Antonín Dvořák
(1841-1904)
Quatuor à cordes en fa majeur n°12 op.96 dit “Américain”
Date de composition : du 8 au 23 juin 1893 à Spilville, Iowa, États-Unis.
Date de création : 1er janvier 1894, à Boston par le Quatuor Kneisel.
Quatre mouvements
Spilville est une petite ville de l’Iowa. Dans cette localité, Dvořák compose son quatuor à cordes en fa majeur et qui deviendra son plus célèbre opus de musique de chambre. La partition comme la Symphonie du Nouveau Monde composée quelques semaines plus tôt, demeurent les seuls liens qui le rattachent à sa Bohème natale. En effet, l’année précédente, Dvořák était arrivé à New York où il avait accepté de prendre la direction du nouveau conservatoire national de musique. C’était la première fois qu’un musicien européen de stature internationale s’installait pour quelque temps aux États-Unis. Rapidement lassé par le vacarme de New York, Dvořák choisit de s’installer au sein de la petite communauté tchèque de Spilville.
Les partitions qui voient le jour durant cette période revêtent un indéniable caractère thérapeutique. Certes, Dvořák n’est pas isolé de sa langue maternelle et l’aura qui l’entoure n’apporte pas que des désagréments. Ainsi, les rares interviews qu’il donne aux journalistes américains sont révélatrices de sa notoriété et, ses réponses, de sa personnalité : “est-ce que Dvořák peut contribuer à créer une musique américaine ” ? Une question aussi stupéfiante qui explique d’autant mieux les influences réelles et supposées que le Quatuor Américain exercera dans l’histoire américaine.
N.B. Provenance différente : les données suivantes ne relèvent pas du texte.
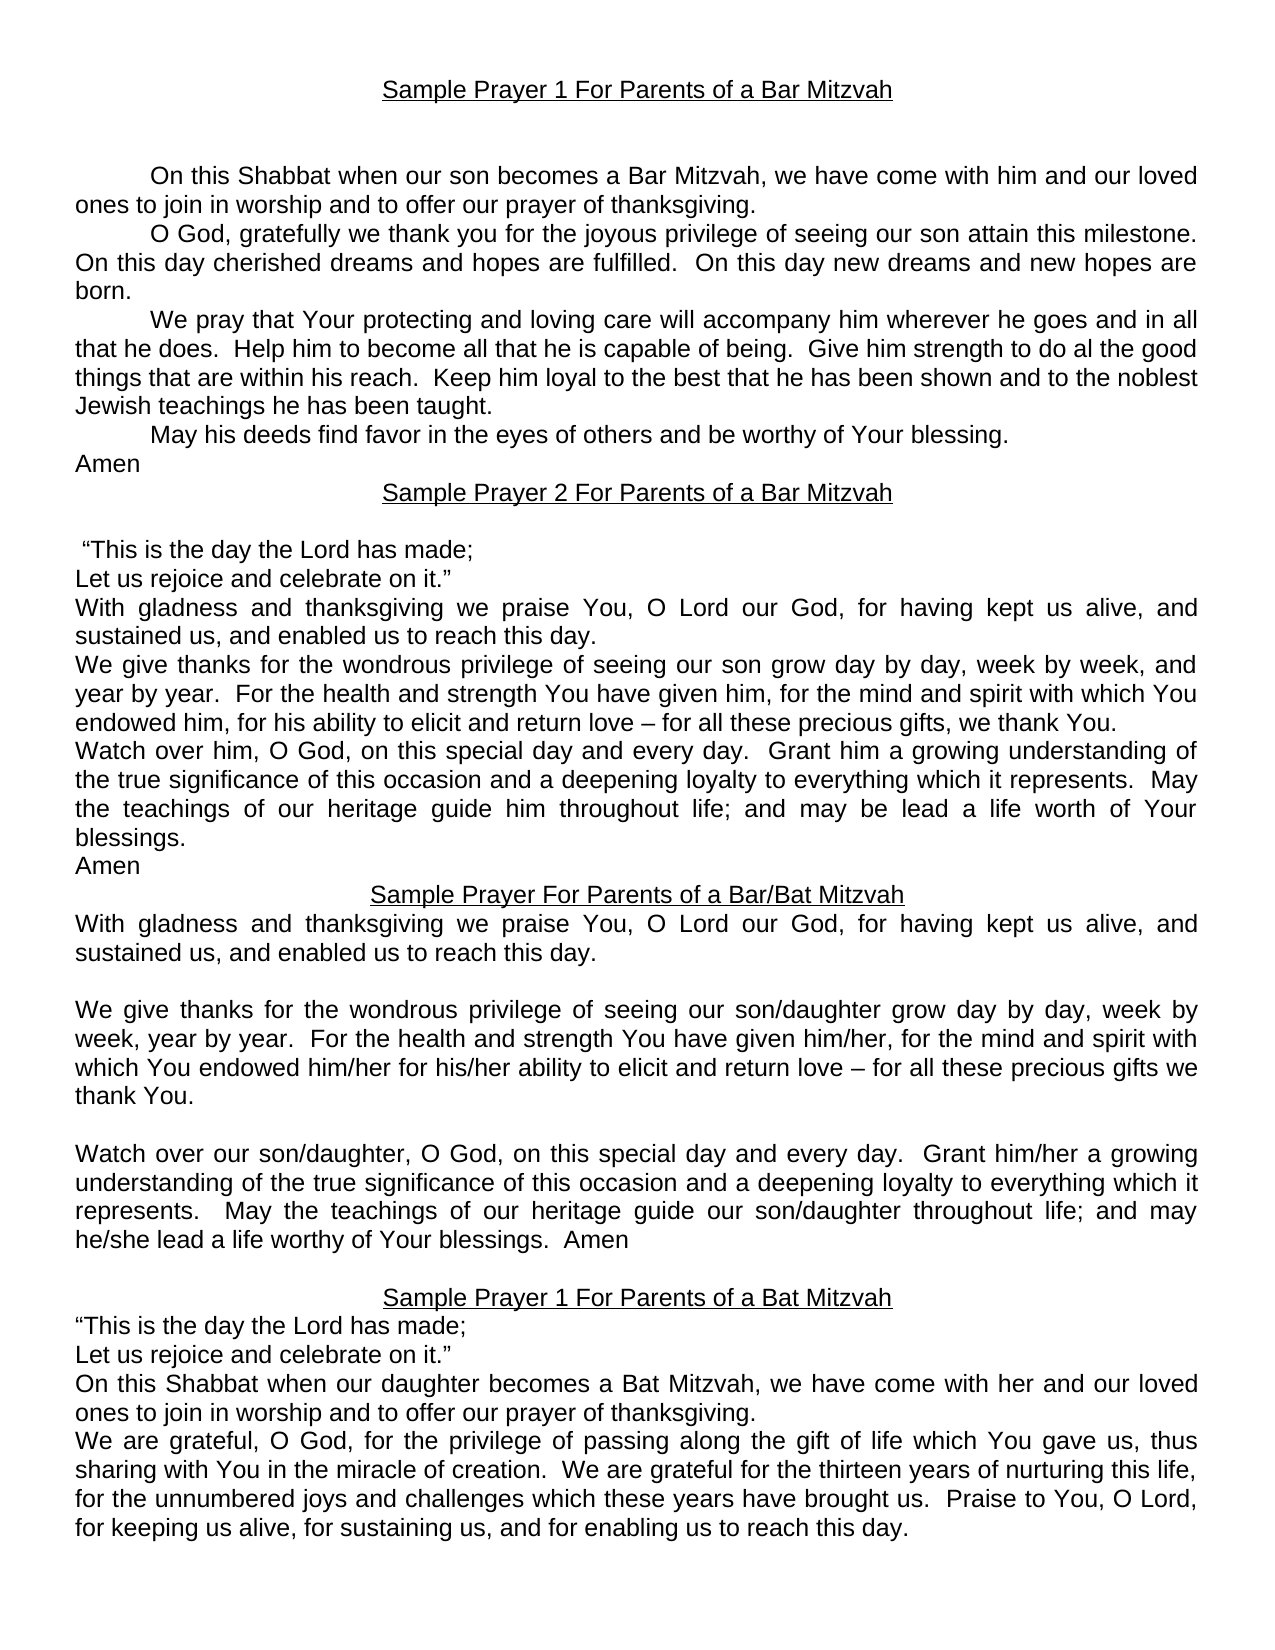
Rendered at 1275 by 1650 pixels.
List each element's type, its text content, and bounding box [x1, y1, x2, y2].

text Sample Prayer For Parents of a Bar/Bat Mitzvah [75, 880, 1200, 909]
text Sample Prayer 1 For Parents of a Bar Mitzvah [75, 75, 1200, 104]
text May his deeds find favor in the eyes of others and be worthy of Your blessing. [75, 420, 1200, 449]
text With gladness and thanksgiving we praise You, O Lord our God, for having kept us alive, and sustained us, and enabled us to reach this day. [75, 592, 1200, 650]
text Let us rejoice and celebrate on it.” [75, 564, 1200, 592]
text We give thanks for the wondrous privilege of seeing our son grow day by day, week by week, and year by year. For the health and strength You have given him, for the mind and spirit with which You endowed him, for his ability to elicit and return love – for all these precious gifts, we thank You. [75, 650, 1200, 736]
text We are grateful, O God, for the privilege of passing along the gift of life which You gave us, thus sharing with You in the miracle of creation. We are grateful for the thirteen years of nurturing this life, for the unnumbered joys and challenges which these years have brought us. Praise to You, O Lord, for keeping us alive, for sustaining us, and for enabling us to reach this day. [75, 1426, 1200, 1541]
text Watch over him, O God, on this special day and every day. Grant him a growing understanding of the true significance of this occasion and a deepening loyalty to everything which it represents. May the teachings of our heritage guide him throughout life; and may be lead a life worth of Your blessings. [75, 736, 1200, 851]
text Amen [75, 449, 1200, 477]
text O God, gratefully we thank you for the joyous privilege of seeing our son attain this milestone. On this day cherished dreams and hopes are fulfilled. On this day new dreams and new hopes are born. [75, 219, 1200, 305]
text We pray that Your protecting and loving care will accompany him wherever he goes and in all that he does. Help him to become all that he is capable of being. Give him strength to do al the good things that are within his reach. Keep him loyal to the best that he has been shown and to the noblest Jewish teachings he has been taught. [75, 305, 1200, 420]
text With gladness and thanksgiving we praise You, O Lord our God, for having kept us alive, and sustained us, and enabled us to reach this day. [75, 909, 1200, 966]
text “This is the day the Lord has made; [75, 535, 1200, 564]
text Watch over our son/daughter, O God, on this special day and every day. Grant him/her a growing understanding of the true significance of this occasion and a deepening loyalty to everything which it represents. May the teachings of our heritage guide our son/daughter throughout life; and may he/she lead a life worthy of Your blessings. Amen [75, 1139, 1200, 1254]
text Amen [75, 851, 1200, 880]
text Sample Prayer 1 For Parents of a Bat Mitzvah [75, 1282, 1200, 1311]
text We give thanks for the wondrous privilege of seeing our son/daughter grow day by day, week by week, year by year. For the health and strength You have given him/her, for the mind and spirit with which You endowed him/her for his/her ability to elicit and return love – for all these precious gifts we thank You. [75, 995, 1200, 1110]
text Let us rejoice and celebrate on it.” [75, 1340, 1200, 1369]
text Sample Prayer 2 For Parents of a Bar Mitzvah [75, 477, 1200, 506]
text “This is the day the Lord has made; [75, 1311, 1200, 1340]
text On this Shabbat when our son becomes a Bar Mitzvah, we have come with him and our loved ones to join in worship and to offer our prayer of thanksgiving. [75, 161, 1200, 219]
text On this Shabbat when our daughter becomes a Bat Mitzvah, we have come with her and our loved ones to join in worship and to offer our prayer of thanksgiving. [75, 1369, 1200, 1426]
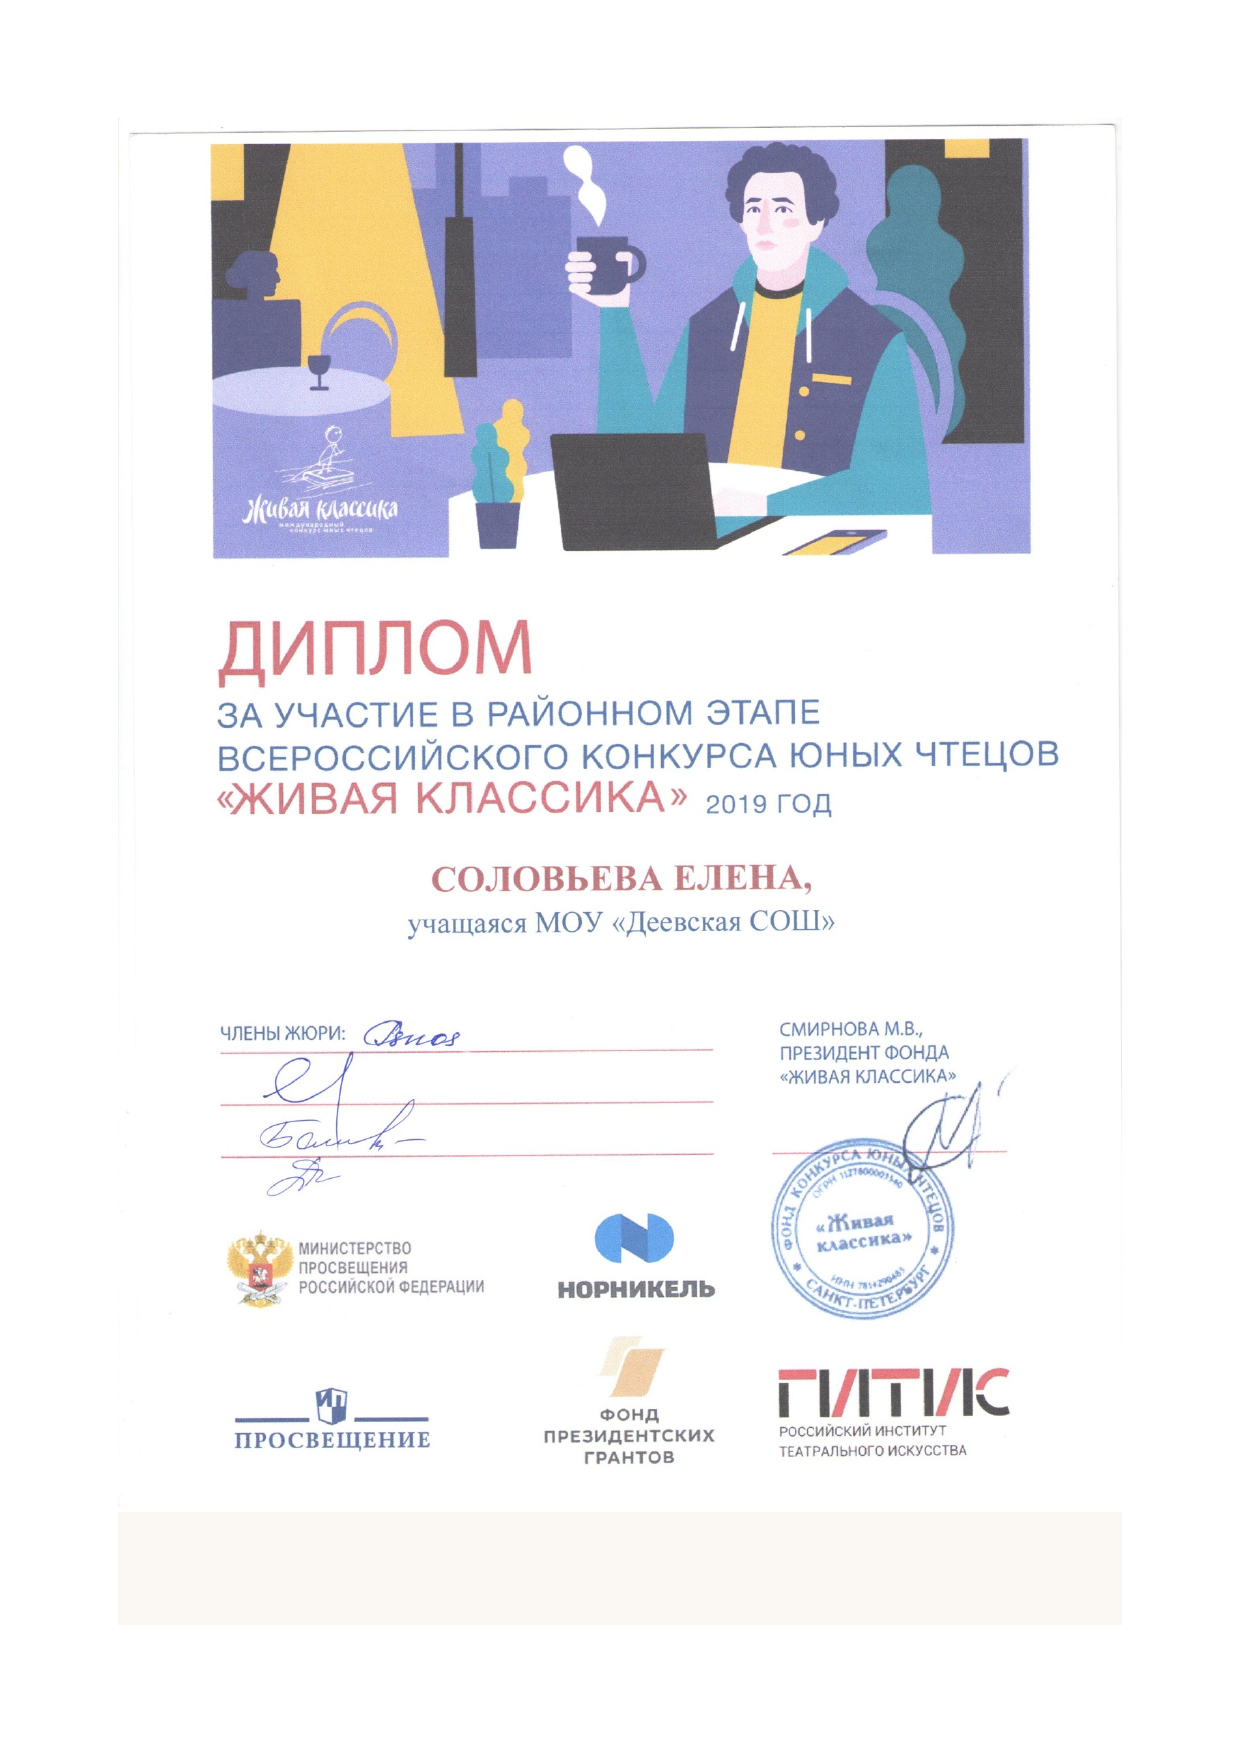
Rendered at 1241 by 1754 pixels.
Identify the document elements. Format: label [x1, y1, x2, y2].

picture [118, 118, 1123, 1512]
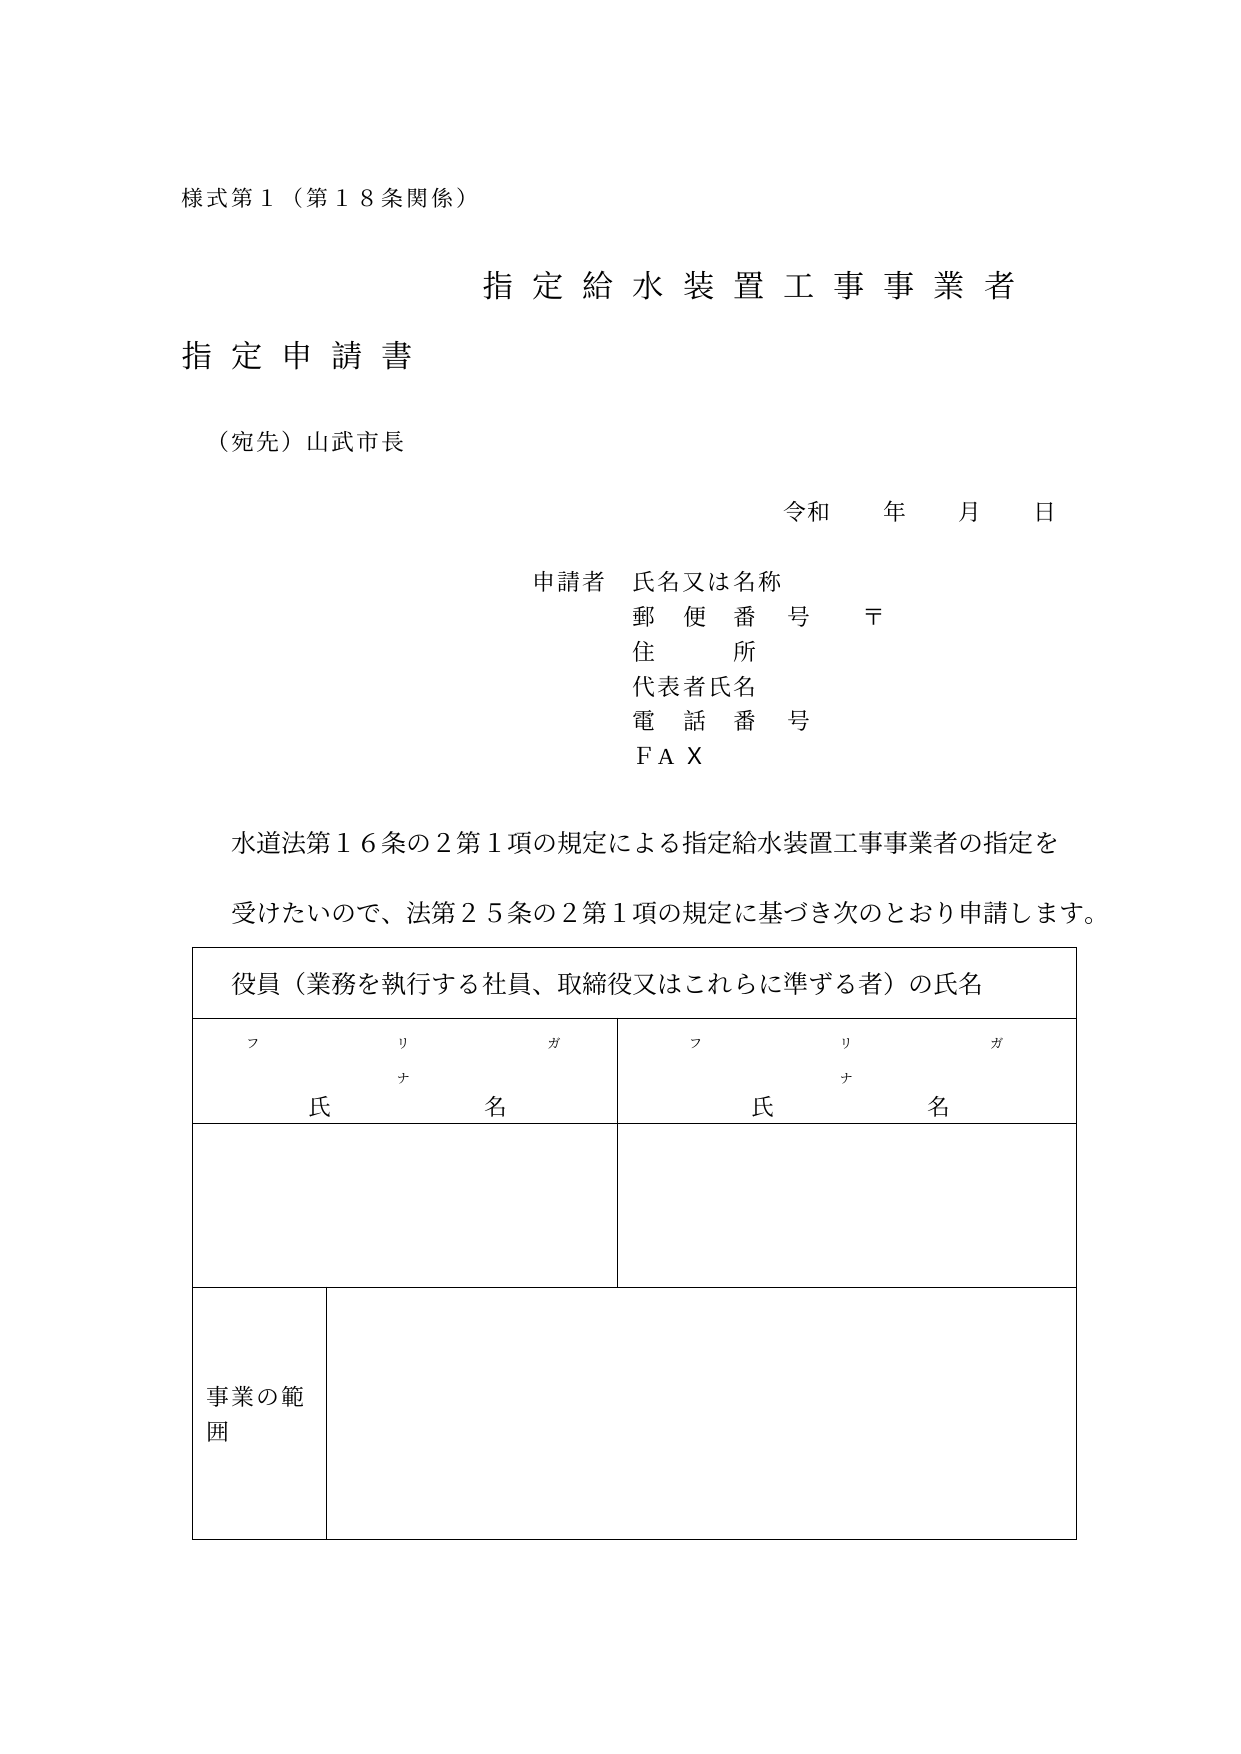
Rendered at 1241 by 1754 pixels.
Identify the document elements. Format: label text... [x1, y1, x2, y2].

text （宛先）山武市長 [181, 423, 1059, 458]
table_cell フ リ ガ ナ 氏 名 [193, 1019, 617, 1123]
table_cell フ リ ガ ナ 氏 名 [618, 1019, 1076, 1123]
text 様式第１（第１８条関係） [181, 179, 1059, 214]
text 代表者氏名 [293, 668, 1059, 702]
text 郵便番号 〒 [181, 598, 1059, 633]
text 令和 年 月 日 [181, 493, 1103, 528]
table_header 役員（業務を執行する社員、取締役又はこれらに準ずる者）の氏名 [193, 948, 1076, 1018]
text 住 所 [293, 633, 1059, 668]
table_cell [618, 1124, 1076, 1287]
text 申請者 氏名又は名称 [181, 563, 1059, 598]
text ＦΑＸ [293, 737, 1059, 772]
table_cell 事業の範囲 [193, 1288, 326, 1539]
table_cell [193, 1124, 617, 1287]
text 指定給水装置工事事業者指定申請書 [181, 249, 1059, 388]
table_cell [327, 1288, 1076, 1539]
text 電話番号 [548, 702, 1059, 737]
text 水道法第１６条の２第１項の規定による指定給水装置工事事業者の指定を 受けたいので、法第２５条の２第１項の規定に基づき次のとおり申請します。 [181, 807, 1089, 947]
Dvořák répond fort modestement aux journalistes que ces disciples – si toutefois il devait en former – seraient en toute logique les véritables fondateurs de la musique américaine… En réalité, la musique américaine n’existe pas encore.
Dans les années 1890, les communautés indiennes et noires sont étrangères les unes aux autres, mais les harmonies et les rythmes nouveaux subjuguent Dvořák. Il les emprunte, les colore, les transforme comme il l’a toujours fait avec les sources folkloriques de sa propre culture d’Europe Centrale. Il semble que durant le long séjour à Spilville, il ait entendu à plusieurs reprises des danses et chants de tribus d’indiens qui l’ont profondément marqués.
Le Quatuor Américain naît dans la campagne de l’Iowa, loin des turbulences des grands centres industriels. Dvořák l’achève en si peu de temps qu’il écrit sur la dernière page du manuscrit : « Dieu merci, j’ai terminé, je suis content, cela a été rapide. » L’alto comme dans de nombreuses compositions du musicien ouvre le premier thème de l’allegro ma non troppo. Cet instrument est au cœur de la musique tchèque et particulièrement dans l’œuvre de Dvořák : il est la voix du compositeur, le traducteur de ses pensées les plus intimes. Les deux thèmes qui se développent font songer à des chants folkloriques. Toutefois, leur contraste si violent est maîtrisé par la fluidité et l’élégance de l’écriture. Ce sont ainsi des paysages qui défilent devant nos yeux, probablement ceux que Dvořák aimait lorsqu’il se promenait dans la campagne de l’Iowa en compagnie de ses compatriotes tchèques.
Le Lento qui suit repose sur une cantilène développée sur le principe de la variation. Les couleurs en sont imprimées par l’archet du premier violon ; il tient les rênes de cette promenade mystérieuse, plus proche de la berceuse tchèque que des rythmes de la petite ville de l’Iowa.
Le troisième mouvement, molto vivace, mêle les pas d’une danse populaire à une prière entrecoupée par le pépiement d’un oiseau, le Tanager rouge, joué au premier violon. L’auditeur éprouve le sentiment d’un tableau d’impressions successives, l’esquisse au fusain d’un univers attachant même s’il exprime un fond de nostalgie.
Le finale Vivace ma non troppo est comme une danse, lancée par le premier violon. Il se colore de teintes à la fois délicates et lumineuses. La beauté et la dimension humaniste de la partition évacuent toutes les angoisses existentielles pour ne préserver que l’originalité du langage musical.